Certificate Hub has three sets of capabilities:

  • The find capabilities inventory certificates across your organization (through network discovery) and automated certificate import (from CA databases and cloud services).
  • The control capabilities centrally manage policy, issuance & access to public and private certificates regardless of vendor. Perform manual operations as necessary to issue, renew, and revoke certificates.
  • The automation capabilities push keys and certificates to endpoints, with fully managed rotation and certificate profile management.
  • The report capabilities provide organizational, issue notifications, and reports to remind certificate owners of actions they need to take.

Administrators can customize Certificate Hub to meet enterprise needs like access permissions, system metadata, notifications, or report branding.

The high-level architecture integrates the following main components.


Discovery Scanners

Certificate Hub Discovery Scanners:

  • Search your enterprise's networks or portions of networks for the most recent information about deployed certificates.
  • Record each certificate's location, type, algorithms, and expiry, regardless of the certificate issuer.

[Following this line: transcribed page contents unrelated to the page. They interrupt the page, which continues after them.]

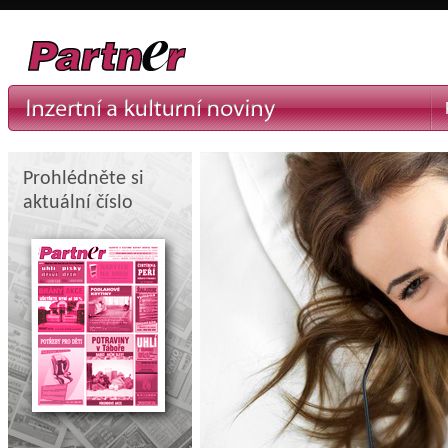
Prohlédněte si
aktuální číslo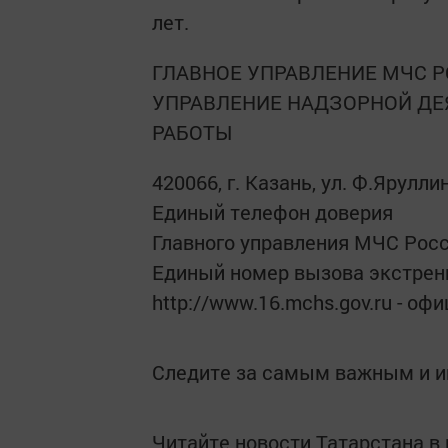
лет.
ГЛАВНОЕ УПРАВЛЕНИЕ МЧС Р
УПРАВЛЕНИЕ НАДЗОРНОЙ ДЕ
РАБОТЫ
420066, г. Казань, ул. Ф.Ярулли
Единый телефон доверия
Главного управления МЧС Росси
Единый номер вызова экстренн
http://www.16.mchs.gov.ru - о
Следите за самым важным и 
Читайте новости Татарстана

Discovery Scanners are typically deployed on your premises, inside corporate firewalls, to access the internal private servers. However, only Discovery Scanners require this kind of deployment; you can deploy the other Certificate Hub components in a less restrictive environment.

When started, a Discovery Scanner:

  1. Contacts Certificate Hub to get the policy and scan configuration.
  2. Launches the Certificate Hub scheduling process for scanning.
  3. Executes one or more configured scans according to the calendar schedule and priority.
  4.  Periodically polls Certificate Hub for any policy and or configuration updates.

Discovery Scanners run a custom-built version of Nmap to scan ports, capture the returned SSL certificate chain, and transmit scan results to Certificate Hub for processing.

Entrust CA Gateway

Through Entrust CA Gateway, Entrust solutions obtain a direct feed of issued certificates from each supported Certificate Authority (CA). See the following table for the CA Gateway deployment required by each type of CA.

CA type

CA Gateway deployment

Certificate Authority running on PKI Hub

Create a Certificate Authority instance, as explained in Starting up Certificate Authorities, and select the built-in CA Gateway service of this CA.

External Certificate Authority 

Start up the Entrust CA Gateway solution and connect it with the external CA as explained Starting up CA Gateway.

Certificate Hub

Certificate Hub is a container-based set of services amenable to either customer premises or commercial cloud hosting. Certificate Hub provides:

  • An API interface to the companion Certificate Hub browser UI.
  • The underlying certificate database.
  • The necessary background processes.